No Fooling: Hilton Garden Inn Around Historic Firehouse Set To Open April 1
The push is on for Alliance Construction to complete the renovation of one of Denver’s oldest landmarks in conjunction with the shiny new Hilton Garden Inn that wraps around it for the project’s grand opening on April 1.
The 12-story L-shaped hotel wraps around the long-deteriorating Denver Hose Company No. 1 building at 20th Street and Chestnut Place. The renovated hose house will become the Woodie Fisher restaurant, named for Denver’s first fire chief. A cocktail patio will be installed alongside the building on Chestnut Place.
Architects for the project, being developed by Focus Property Group, are Johnson Nathan Strohe and Boss Architects.
“When we got our hands on it, it looked like a strong breeze would blow it over,” Johnson Nathan Strohe associate Heather Vasquez Johnson said.
The roof has been repaired, but the second level of the two-story building was too unstable to keep, so a steel skeleton was dropped into the building and supported by horizontal braces. The original windows, which had been stuccoed, have been reopened and the old fire doors through which the horses and buggies entered and exited are being rebuilt.
Built in 1882 for Denver’s then-volunteer fire department, the 3,224 SF building served the neighborhood known as the Bottoms, which today is part of the Central Platte Valley. The building served as a firehouse for 14 years until the tracks serving Denver Union Station blocked access to the city when trains were on them.

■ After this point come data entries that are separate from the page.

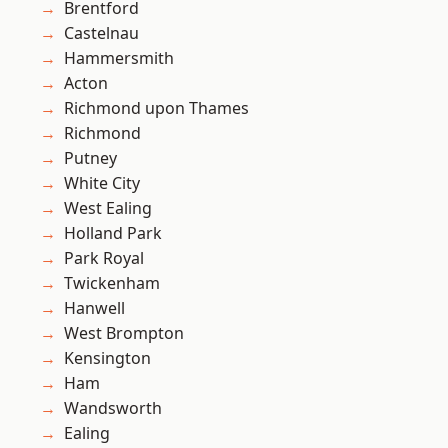
Brentford
Castelnau
Hammersmith
Acton
Richmond upon Thames
Richmond
Putney
White City
West Ealing
Holland Park
Park Royal
Twickenham
Hanwell
West Brompton
Kensington
Ham
Wandsworth
Ealing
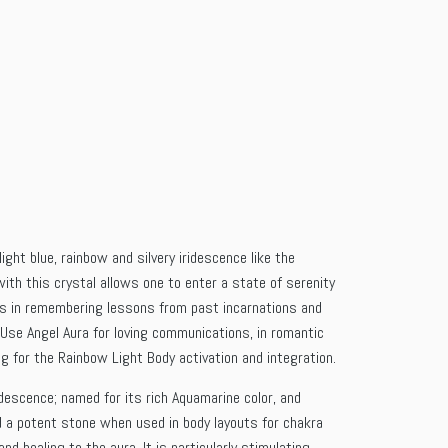
ight blue, rainbow and silvery iridescence like the
ith this crystal allows one to enter a state of serenity
sts in remembering lessons from past incarnations and
. Use Angel Aura for loving communications, in romantic
wing for the Rainbow Light Body activation and integration.
idescence; named for its rich Aquamarine color, and
nd a potent stone when used in body layouts for chakra
nd healing to the aura. It is particularly stimulating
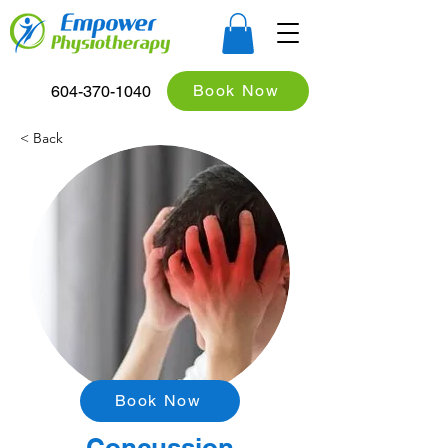
Book Now
604-370-1040
< Back
Book Now
Concussion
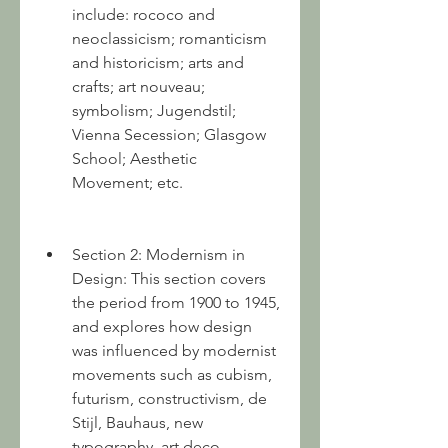
include: rococo and 
neoclassicism; romanticism 
and historicism; arts and 
crafts; art nouveau; 
symbolism; Jugendstil; 
Vienna Secession; Glasgow 
School; Aesthetic 
Movement; etc.
Section 2: Modernism in 
Design: This section covers 
the period from 1900 to 1945, 
and explores how design 
was influenced by modernist 
movements such as cubism, 
futurism, constructivism, de 
Stijl, Bauhaus, new 
typography, art deco, 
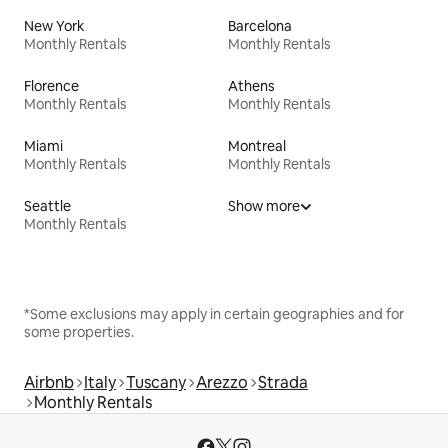
New York
Barcelona
Monthly Rentals
Monthly Rentals
Florence
Athens
Monthly Rentals
Monthly Rentals
Miami
Montreal
Monthly Rentals
Monthly Rentals
Seattle
Show more
Monthly Rentals
*Some exclusions may apply in certain geographies and for
some properties.
Airbnb
Italy
Tuscany
Arezzo
Strada
Monthly Rentals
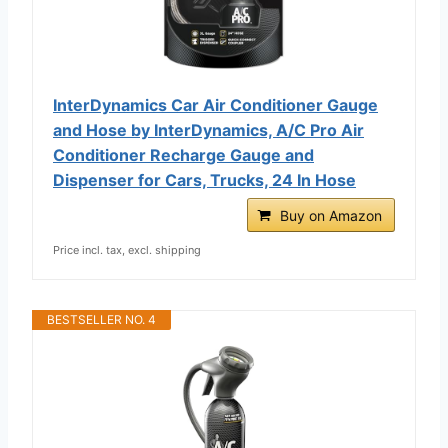
InterDynamics Car Air Conditioner Gauge
and Hose by InterDynamics, A/C Pro Air
Conditioner Recharge Gauge and
Dispenser for Cars, Trucks, 24 In Hose
Buy on Amazon
Price incl. tax, excl. shipping
BESTSELLER NO. 4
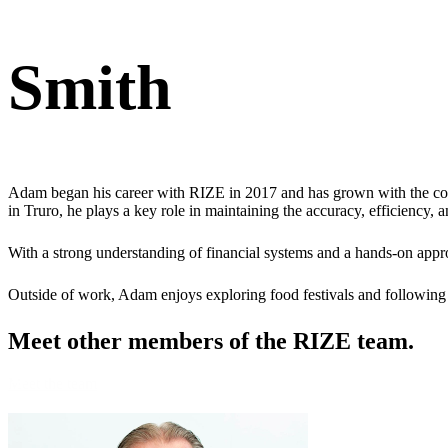
Smith
Adam began his career with RIZE in 2017 and has grown with the co
in Truro, he plays a key role in maintaining the accuracy, efficiency, 
With a strong understanding of financial systems and a hands-on appr
Outside of work, Adam enjoys exploring food festivals and following 
Meet other members
of the RIZE team.
Meet the team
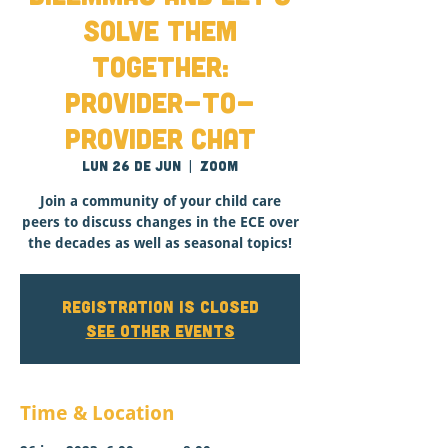
Solve Them
Together:
Provider-to-
Provider Chat
lun 26 de jun
  |  
Zoom
Join a community of your child care
peers to discuss changes in the ECE over
the decades as well as seasonal topics!
Registration is closed
See other events
Time & Location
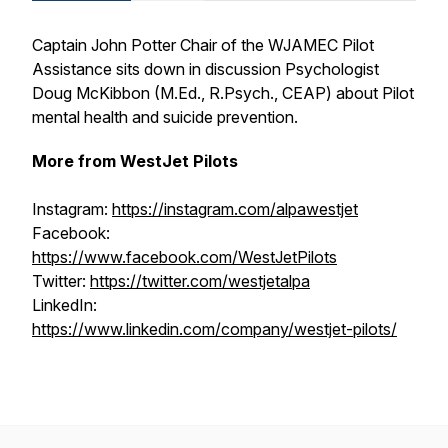
Captain John Potter Chair of the WJAMEC Pilot
Assistance sits down in discussion Psychologist
Doug McKibbon (M.Ed., R.Psych., CEAP) about Pilot
mental health and suicide prevention.
More from WestJet Pilots
Instagram:
https://instagram.com/alpawestjet
Facebook:
https://www.facebook.com/WestJetPilots
Twitter:
https://twitter.com/westjetalpa
LinkedIn:
https://www.linkedin.com/company/westjet-pilots/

By 1922, it had been converted into a print shop and later a welding shop, a purpose it continued to serve until at least the 1980s.
The building’s architecture is representative of 19th century industrial construction and has been modified only slightly. Most of its significant exterior features are intact.
Focus, which has owned the property for more than a decade, in 2011 was denied a request to demolish the Hose building, one of only a handful of historic structures remaining in the area west of Union Station. It was identified in the Central Platte Valley Plan as contributing significantly to the character of the area.